# RNN review paper notes

# Reading notes of A Critical Review of Recurrent Neural Networks for Sequence Learning.

## Main Idea

Answered the question of **Why recurrent neural networks?** in aspects of Architectures, algorithms, results, comparison to alternative methodologies on sequence learning.
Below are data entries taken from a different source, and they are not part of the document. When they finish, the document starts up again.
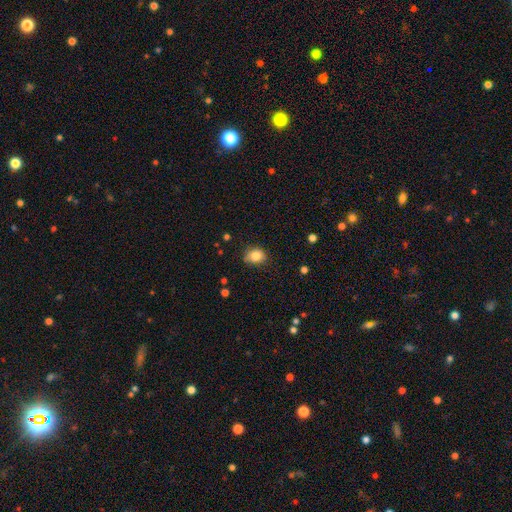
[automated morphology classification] A smooth galaxy with no disk features (82%) that is round (61%).

Vote fractions:
- Smooth or featured? smooth: 82% / star or artifact: 10% / featured or disk: 8%
- How rounded? round: 61% / in between: 38% / cigar-shaped: 1%
- Merging? none: 68% / minor disturbance: 25% / major disturbance: 5% / merger: 2%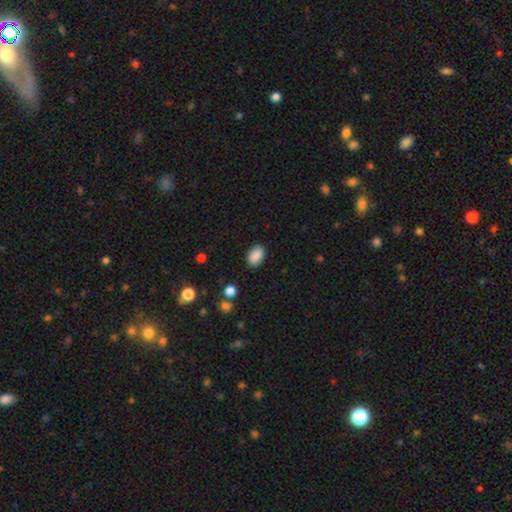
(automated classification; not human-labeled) Q: Smooth or featured?
A: smooth (89%); runner-up: star or artifact (8%)
Q: How rounded?
A: in between (87%); runner-up: round (12%)
Q: Merging?
A: none (87%); runner-up: minor disturbance (10%)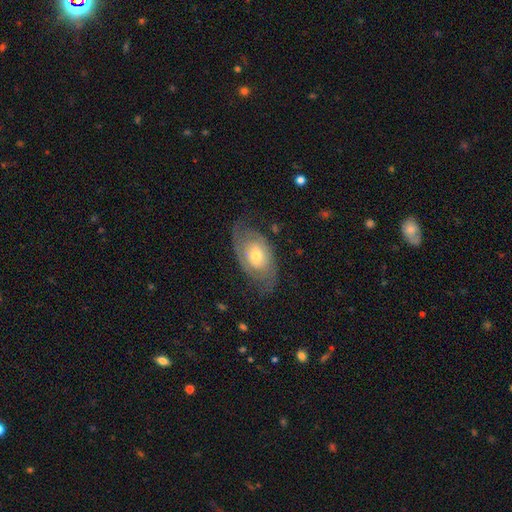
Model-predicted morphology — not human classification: This is likely a featured or disk galaxy (74%). It is clearly not viewed edge-on (94%). Bar: likely no (68%). Spiral arm pattern: clearly yes (87%). Spiral arm count: likely 2 (67%). Spiral winding: possibly tight (49%). Central bulge: possibly moderate (58%). Merging: likely none (67%).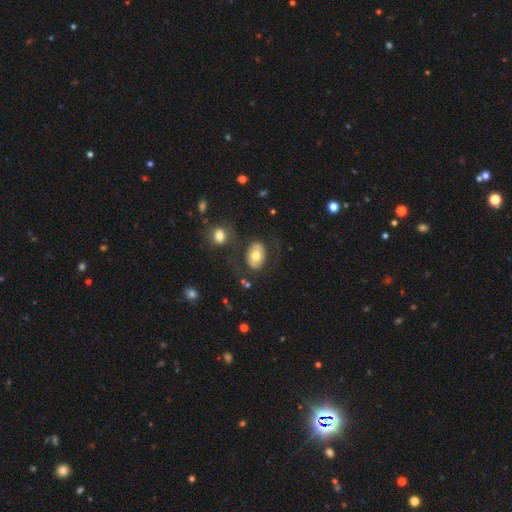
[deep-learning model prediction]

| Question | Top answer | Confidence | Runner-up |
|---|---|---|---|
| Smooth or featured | smooth | 62% | featured or disk (31%) |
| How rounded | in between | 80% | round (19%) |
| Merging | none | 74% | minor disturbance (12%) |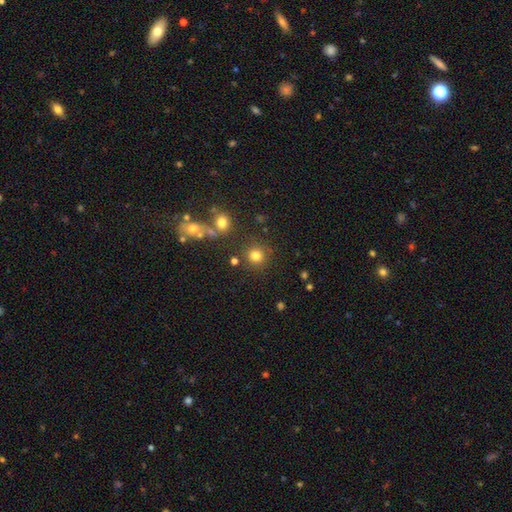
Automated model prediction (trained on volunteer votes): Overall: smooth (79%). How rounded: round (91%). Merging: none (81%).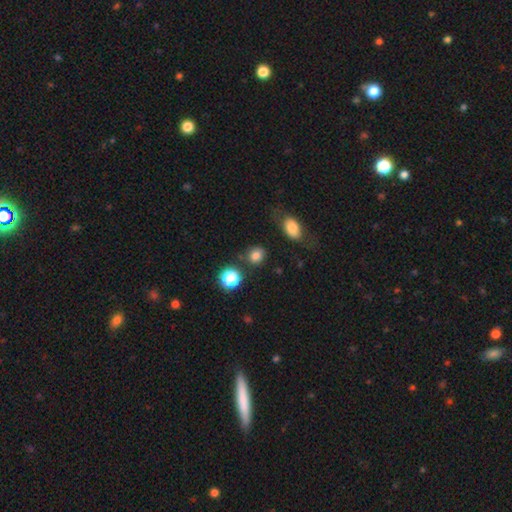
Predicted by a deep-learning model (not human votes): This appears to be a smooth galaxy with no disk features (80%) that is round (75%). Merging: none (79%).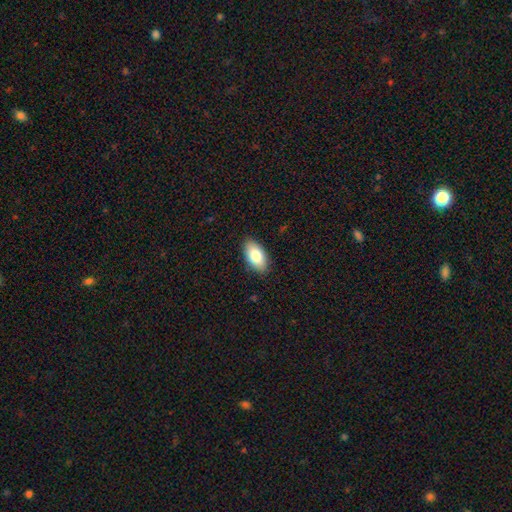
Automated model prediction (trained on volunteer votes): Smooth or featured? Predicted: smooth (p=0.82). How rounded? Predicted: in between (p=0.94). Merging? Predicted: none (p=0.88).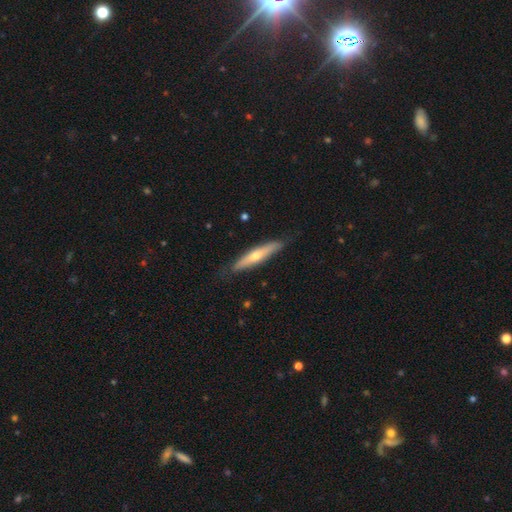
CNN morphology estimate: Smooth or featured: featured or disk — 48% (smooth — 47%)
Merging: none — 84% (minor disturbance — 13%)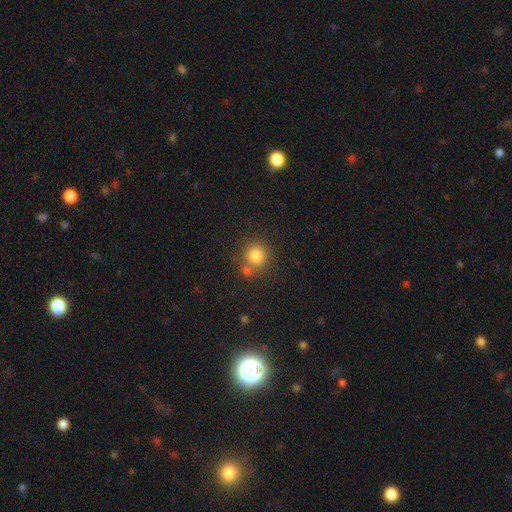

- RNNs are able to manage text sequences of arbitrary lengths. While processing each token/element in the sequence one at a time, they pass information across time steps.
- SVM, logistic regression and feedforward networks proved to be useful under independece assumption which precludes modeling long-range dependencies.
- HMM has memeoryless property and has exponentially growing state space even when considering large context window which is computationally impractical for modelling long-range dependencies.
- RNNs are differentiable end to end given fixed architectures and regularization techniques can be used for preventing overfitting.

## Neural Nets and RNNs

- Neural nets: Neurons in the neural networks has values equal to the output of the activation function applied on the weighted sum of the input nodes’ values: $ v_{j} = l_{j}(\sum_{j’}w_{jj’}\cdot{v_{j’}})$, which was then written as $ v_{j} = \sigma(a_j)$ where $a_j = \sum_{j’}w_{jj’}\cdot{v_{j’}}$ and $\sigma$ for sigmoid. And activation functions are task-specific, for example, softmax are normally used in multiclass problems.
- Feedforward and backprop
- Goal of feedforward NNs: minimize loss function: $L(\hat{y}, y)$.
- Backprop for training: calculate derivatives of the loss function $L$ wrt the parameters of the network. Parameters are then updated by stochastic gradient descent (SGD), i.e. take steps of modifications towards the expecting direction which decreases the loss $L$. Note, loss function may be non-convex, thus global optimal is not gauranteed

- RNNs: takes both current input $\mathbf{x}^{(t)}$ and hidden state from previous $\mathbf{h}^{(t-1)}$:
- $h^{(t)} = \sigma(W^{hx}\mathbf{x}^{(t)}+W^{hh}\mathbf{h}^{(t-1)} + \mathbf{b}_h)$
- $\hat{\mathbf{y}}^{t}= softmax(W^{yh}\mathbf{h}^{(t)} + \mathbf{b}_y)$ With above forward network, backprop of RNN is called Backprop through time (BPTT).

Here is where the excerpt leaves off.